[Data under study]

..............................

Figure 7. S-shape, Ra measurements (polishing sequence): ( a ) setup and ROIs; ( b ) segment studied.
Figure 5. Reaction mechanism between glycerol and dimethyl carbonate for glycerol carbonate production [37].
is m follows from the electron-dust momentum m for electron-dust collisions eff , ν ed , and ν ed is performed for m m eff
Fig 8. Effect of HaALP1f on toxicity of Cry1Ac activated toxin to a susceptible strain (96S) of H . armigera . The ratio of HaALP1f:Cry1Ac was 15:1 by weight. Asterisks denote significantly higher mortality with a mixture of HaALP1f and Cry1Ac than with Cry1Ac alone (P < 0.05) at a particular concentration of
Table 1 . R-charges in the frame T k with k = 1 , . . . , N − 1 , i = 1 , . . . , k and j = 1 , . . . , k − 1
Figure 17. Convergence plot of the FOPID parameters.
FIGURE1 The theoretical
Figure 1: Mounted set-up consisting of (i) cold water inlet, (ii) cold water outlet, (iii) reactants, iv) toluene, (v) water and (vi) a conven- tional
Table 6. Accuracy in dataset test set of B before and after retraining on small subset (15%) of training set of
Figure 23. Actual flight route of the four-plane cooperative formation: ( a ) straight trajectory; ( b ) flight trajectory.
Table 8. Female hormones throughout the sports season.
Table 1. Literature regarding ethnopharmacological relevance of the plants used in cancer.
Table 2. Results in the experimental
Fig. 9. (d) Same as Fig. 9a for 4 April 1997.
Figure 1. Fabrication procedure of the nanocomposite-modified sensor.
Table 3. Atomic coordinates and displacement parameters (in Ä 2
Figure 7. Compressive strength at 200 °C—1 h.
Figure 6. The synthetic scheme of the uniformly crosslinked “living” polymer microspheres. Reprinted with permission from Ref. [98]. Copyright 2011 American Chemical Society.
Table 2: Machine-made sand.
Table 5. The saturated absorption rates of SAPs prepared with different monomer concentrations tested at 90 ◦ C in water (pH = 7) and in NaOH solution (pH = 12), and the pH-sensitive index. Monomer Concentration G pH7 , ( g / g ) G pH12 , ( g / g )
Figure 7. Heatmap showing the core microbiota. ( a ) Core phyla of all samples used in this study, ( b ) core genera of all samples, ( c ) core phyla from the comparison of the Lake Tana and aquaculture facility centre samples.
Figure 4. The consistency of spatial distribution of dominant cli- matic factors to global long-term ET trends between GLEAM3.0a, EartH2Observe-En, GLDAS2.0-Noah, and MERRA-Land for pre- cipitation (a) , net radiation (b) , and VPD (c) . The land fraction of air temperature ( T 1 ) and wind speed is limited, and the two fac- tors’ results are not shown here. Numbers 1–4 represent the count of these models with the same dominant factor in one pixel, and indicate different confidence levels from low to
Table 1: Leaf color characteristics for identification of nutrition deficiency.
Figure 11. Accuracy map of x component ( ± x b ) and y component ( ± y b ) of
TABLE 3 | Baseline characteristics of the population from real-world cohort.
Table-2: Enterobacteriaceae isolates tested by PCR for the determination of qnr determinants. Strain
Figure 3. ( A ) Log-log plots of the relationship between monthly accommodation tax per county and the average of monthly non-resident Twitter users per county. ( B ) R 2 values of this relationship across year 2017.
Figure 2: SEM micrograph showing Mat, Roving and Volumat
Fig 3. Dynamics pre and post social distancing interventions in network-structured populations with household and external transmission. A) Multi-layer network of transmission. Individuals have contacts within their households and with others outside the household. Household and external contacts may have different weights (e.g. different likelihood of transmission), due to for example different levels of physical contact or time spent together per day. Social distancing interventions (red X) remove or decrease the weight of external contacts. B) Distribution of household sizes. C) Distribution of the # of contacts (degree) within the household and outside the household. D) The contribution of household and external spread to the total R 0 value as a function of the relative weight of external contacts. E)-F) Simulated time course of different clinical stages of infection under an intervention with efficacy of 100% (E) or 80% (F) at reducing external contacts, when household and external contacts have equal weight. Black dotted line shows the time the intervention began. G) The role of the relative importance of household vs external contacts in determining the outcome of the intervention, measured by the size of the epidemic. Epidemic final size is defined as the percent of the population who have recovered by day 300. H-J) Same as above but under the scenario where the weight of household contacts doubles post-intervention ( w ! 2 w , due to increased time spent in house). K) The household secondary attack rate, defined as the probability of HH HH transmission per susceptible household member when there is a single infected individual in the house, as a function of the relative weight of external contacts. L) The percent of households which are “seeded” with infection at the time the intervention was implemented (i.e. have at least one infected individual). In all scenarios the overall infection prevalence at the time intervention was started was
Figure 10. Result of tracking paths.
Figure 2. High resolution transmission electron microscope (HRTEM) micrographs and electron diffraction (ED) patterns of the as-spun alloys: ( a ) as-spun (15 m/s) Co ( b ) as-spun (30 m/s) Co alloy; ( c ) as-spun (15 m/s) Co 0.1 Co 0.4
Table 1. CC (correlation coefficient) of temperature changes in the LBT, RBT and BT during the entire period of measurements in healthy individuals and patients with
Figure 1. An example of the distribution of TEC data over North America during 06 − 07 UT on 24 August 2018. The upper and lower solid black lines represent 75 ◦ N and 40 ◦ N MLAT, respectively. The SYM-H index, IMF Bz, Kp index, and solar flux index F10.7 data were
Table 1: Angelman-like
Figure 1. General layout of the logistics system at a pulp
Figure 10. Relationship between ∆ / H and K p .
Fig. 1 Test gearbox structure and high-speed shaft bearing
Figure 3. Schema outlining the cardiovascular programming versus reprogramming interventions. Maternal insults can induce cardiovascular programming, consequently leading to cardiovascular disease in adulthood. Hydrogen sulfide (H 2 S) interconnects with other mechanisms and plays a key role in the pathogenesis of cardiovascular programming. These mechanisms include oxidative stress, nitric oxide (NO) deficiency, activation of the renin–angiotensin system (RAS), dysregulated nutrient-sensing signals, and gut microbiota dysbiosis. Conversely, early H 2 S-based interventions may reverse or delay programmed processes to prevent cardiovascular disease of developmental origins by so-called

..............................

[Instructions to follow] In the listing above, find the line containing "FIGURE1 The theoretical" and the line containing "Table 2. Results in the experimental". Output them and every line between, exactly, and nothing else.

[Response area]
FIGURE1 The theoretical
Figure 1: Mounted set-up consisting of (i) cold water inlet, (ii) cold water outlet, (iii) reactants, iv) toluene, (v) water and (vi) a conven- tional
Table 6. Accuracy in dataset test set of B before and after retraining on small subset (15%) of training set of
Figure 23. Actual flight route of the four-plane cooperative formation: ( a ) straight trajectory; ( b ) flight trajectory.
Table 8. Female hormones throughout the sports season.
Table 1. Literature regarding ethnopharmacological relevance of the plants used in cancer.
Table 2. Results in the experimental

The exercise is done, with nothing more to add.